## Latihan Tertulis 1
Dari berita tentang program "three ends" Kementerian PPPA, sebutkan semua hal yang hendak diakhiri oleh program tersebut.
## Latihan Tertulis 2
Lanjutkan berita tentang program "three ends" Kementerian PPPA mulai dari kalimat sesudah kalimat terakhirnya.

## Teks Sumber
☆ ☆ ☆ ☆ ☆
Balikpapan (ANTARA Kaltim) - Kementerian Pemberdayaan Perempuan dan Perlindungan Anak meminta dukungan secara kongkret dari kabupaten/kota untuk program "three ends" dalam upaya-upaya mengakhiri kekerasan terhadap perempuan dan anak, perdagangan orang, dan kesenjangan akses ekonomi bagi perempuan.

"Dukungan itu, antara lain dalam bentuk anggaran bagi kegiatan-kegiatan dan program untuk `three ends` (tiga akhiri) tersebut," kata Deputi Bidang Perlindungan Hak Perempuan Kementerian PPPA Prof dr Vennetia R Danes di Balikpapan, Kalimantan Timur, Senin.

Kementerian PPPA menggelar Rapat Koordinasi Teknis Perlindungan Hak Perempuan untuk Kawasan Tengah Indonesia di Balikpapan pada 29-31 Mei 2017, yang dihadiri peserta dari provinsi-provinsi di Kalimantan ditambah Bali dan Nusa Tenggara Barat.

Menurut Vennetia, contoh dukungan tersebut adalah adanya unit P2TPA (Pusat Pelayanan Terpadu Perempuan dan Anak) di setiap kabupaten dan kota. Demikian juga dengan unit Pelayanan Perempuan dan Anak (PPA) di kantor polisi.

Kedua unit layanan tersebut bagian dari tidak kurang 90 lebih program dan kegiatan pemberdayaan perempuan dan perlindungan anak yang ada di dinas atau instansi pemerintah.
☆ ☆ ☆ ☆ ☆
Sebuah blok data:
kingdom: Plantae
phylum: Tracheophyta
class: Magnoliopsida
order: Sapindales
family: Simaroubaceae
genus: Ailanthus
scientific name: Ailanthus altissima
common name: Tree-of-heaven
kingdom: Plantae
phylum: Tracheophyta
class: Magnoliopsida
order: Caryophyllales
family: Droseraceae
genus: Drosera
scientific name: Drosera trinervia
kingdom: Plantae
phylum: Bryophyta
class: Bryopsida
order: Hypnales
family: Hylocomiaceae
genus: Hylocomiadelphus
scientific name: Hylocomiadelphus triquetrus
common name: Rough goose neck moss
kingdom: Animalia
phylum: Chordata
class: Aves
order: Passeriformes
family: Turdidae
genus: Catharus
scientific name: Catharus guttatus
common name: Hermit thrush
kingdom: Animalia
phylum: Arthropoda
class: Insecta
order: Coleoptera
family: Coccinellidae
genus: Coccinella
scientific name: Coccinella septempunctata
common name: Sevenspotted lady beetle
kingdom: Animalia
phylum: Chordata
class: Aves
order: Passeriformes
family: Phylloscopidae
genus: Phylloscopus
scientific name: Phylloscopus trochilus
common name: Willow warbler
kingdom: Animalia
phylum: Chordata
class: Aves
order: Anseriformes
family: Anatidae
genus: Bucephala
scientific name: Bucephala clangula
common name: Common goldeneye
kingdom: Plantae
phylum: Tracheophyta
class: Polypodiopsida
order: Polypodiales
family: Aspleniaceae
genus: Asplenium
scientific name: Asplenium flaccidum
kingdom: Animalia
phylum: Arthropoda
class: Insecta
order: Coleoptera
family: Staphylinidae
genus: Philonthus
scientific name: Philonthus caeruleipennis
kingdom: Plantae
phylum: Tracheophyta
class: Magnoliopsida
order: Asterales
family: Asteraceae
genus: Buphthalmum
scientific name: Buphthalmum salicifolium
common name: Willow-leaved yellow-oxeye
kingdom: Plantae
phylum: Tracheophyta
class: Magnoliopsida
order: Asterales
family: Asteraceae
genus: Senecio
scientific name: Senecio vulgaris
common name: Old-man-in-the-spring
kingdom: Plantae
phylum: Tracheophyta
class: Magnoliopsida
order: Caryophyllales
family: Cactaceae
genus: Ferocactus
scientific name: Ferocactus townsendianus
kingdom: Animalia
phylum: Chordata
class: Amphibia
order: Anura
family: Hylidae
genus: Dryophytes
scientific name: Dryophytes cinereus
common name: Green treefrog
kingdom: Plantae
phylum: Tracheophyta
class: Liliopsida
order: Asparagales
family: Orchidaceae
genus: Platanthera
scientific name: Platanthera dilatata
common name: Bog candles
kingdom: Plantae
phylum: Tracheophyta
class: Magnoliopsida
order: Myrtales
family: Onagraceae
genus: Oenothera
☆ ☆ ☆ ☆ ☆
## Jawaban Benar 1
- kekerasan terhadap perempuan dan anak
- perdagangan orang
- kesenjangan akses ekonomi bagi perempuan

## Jawaban Benar 2
"Nantinya kita juga perlu koordinasi menyeluruh," kata Deputi Menko Bidang Koordinasi Perlindungan Perempuan dan Anak Dr Sujatmiko MA dalam kesempatan yang sama.

Tidak hanya antarinstansi pemerintah, tapi juga melibatkan masyarakat secara langsung.

"Rakortek ini satu ajang untuk koordinasi tersebut. Kami berharap para pemangku kepentingan untuk saling membantu, bersinergi, bergandeng tangan, sehingga kekerasan terhadap perempuan dan anak, perdagangan orang, dan kesenjangan ekonomi, tidak lagi terjadi di Indonesia, yang diawali dengan langkah konkrit kita di masing-masing provinsi dan kabupaten kota," kata Deputi Vennetia.

Sejak awal 2016, Kementerian PPA merilis data bahwa satu dari tiga perempuan usia 15-64 tahun di Indonesia yang jumlahnya sekitar 28 juta orang pernah mengalami kekerasan fisik atau kekerasan seksual.

Dari jumlah itu, sekitar 18,25 persen pernah mengalami kekerasan fisik dan kekerasan seksual dari pasangannya, kemudian 31,74 persen mengalami kekerasan fisik dan kekerasan seksual ketika pernah atau sedang memiliki pasangan, dan sebagian besar yaitu 42,71 persen mengalaminya justru saat belum pernah memiliki pasangan.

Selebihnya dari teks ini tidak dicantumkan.